Les oubliés de l’Afrique
Par Grégory SILENY, Éditorialiste.
Si l’Afrique entretient une image positive grâce aux nouvelles locomotives du continent comme le Rwanda ou l’Éthiopie, d’autres pays sont laissés à l’abandon.
À Madagascar, les populations de la région du Grand Sud font partie des « grands oubliés du monde ». Le rapport alarmant de l’Organisation des Nations Unies pour l’Alimentation et l’Agriculture (FAO) évoque le chiffre stupéfiant de 730 000 malgaches touchés par l’insécurité alimentaire, principalement dans les 3 régions d’Androy, Anosy et Atsimo Andrefana. La présence d’Organisations Non Gouvernementales (ONG) est étrangement infime alors que chaque année des milliers de malgaches sont contraints de se déplacer. Tributaire des terres agricoles, les conditions climatiques et le kere, la faim en malgache, ne favorisent en rien la sédentarisation des populations. Depuis septembre, la sécheresse est continue rendant impossible la pratique de l’agriculture.

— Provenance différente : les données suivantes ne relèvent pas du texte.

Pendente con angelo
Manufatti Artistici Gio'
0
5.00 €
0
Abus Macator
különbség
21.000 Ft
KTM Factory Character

Objectif : stopper le Kere !
Andry Rajoelina a pris conscience de l’enclavement de la région et multiplie les déplacements et surtout les gestes envers cette région. Des fonds ont été alloués à hauteur de 5 millions de dollars par la Banque Mondiale alors que les experts évoquent le besoin d’injecter 189 millions de dollars sur une période triennale. Mais, à la mesure du chantier, ces actions ne peuvent suffire rendant presque inéluctable la mobilisation des bailleurs de fonds et de la communauté internationale. Nombreux observateurs décrivent la région dans une situation d’extrême pauvreté. Le Grand Sud subit une double peine la famine et l’indifférence générale.
Morts en Afrique : une triste banalisation
Au Burkina Faso, autre pays en grande difficulté, le gouvernement ne parvient pas à interrompre le comptage de morts. Il ne s’agit pas des conséquences du changement climatique mais de la question épineuse du terrorisme. Le village de Barga, situé dans le nord du Burkina Faso, a dénombré 48 morts après une attaque terroriste, il y a quelques jours. Que ce soit le climat ou le terrorisme, ces événements produisent les mêmes effets puisque 615 000 burkinabés ont été contraints de se déplacer vers le village de Kaya. Un lieu qui accueillait à peine 70 000 habitants avant le fléau qui a touché la région du nord. Dans un contexte de psychose mondiale, lié au coronavirus, les pays sont témoins du deux poids deux mesures. Aujourd’hui, le Burkina Faso a décrété un deuil national dans une indifférence générale. Le G5 Sahel est loin d’apporter des solutions pérennes. Une réalité qui oblige les États africains à davantage se retourner vers eux-mêmes. Ces obstacles auxquels sont confrontés les États interrogent sur le rôle des institutions supranationales. L’Union Africaine est clairement visée. Elle doit tenir compte des conditions disparates entre ses pays membres. Imposer progressivement des taxes nationales ou régionales, pour constituer des fonds d’urgence profitables aux pays, est une priorité. Les pays sont toujours réticents à mutualiser des fonds et à redistribuer pour l’intérêt général du continent. Mais, sinon la jeunesse africaine qui doit incarner la nouvelle force dans l’agenda 63, va devenir une sombre jeunesse sacrifiée.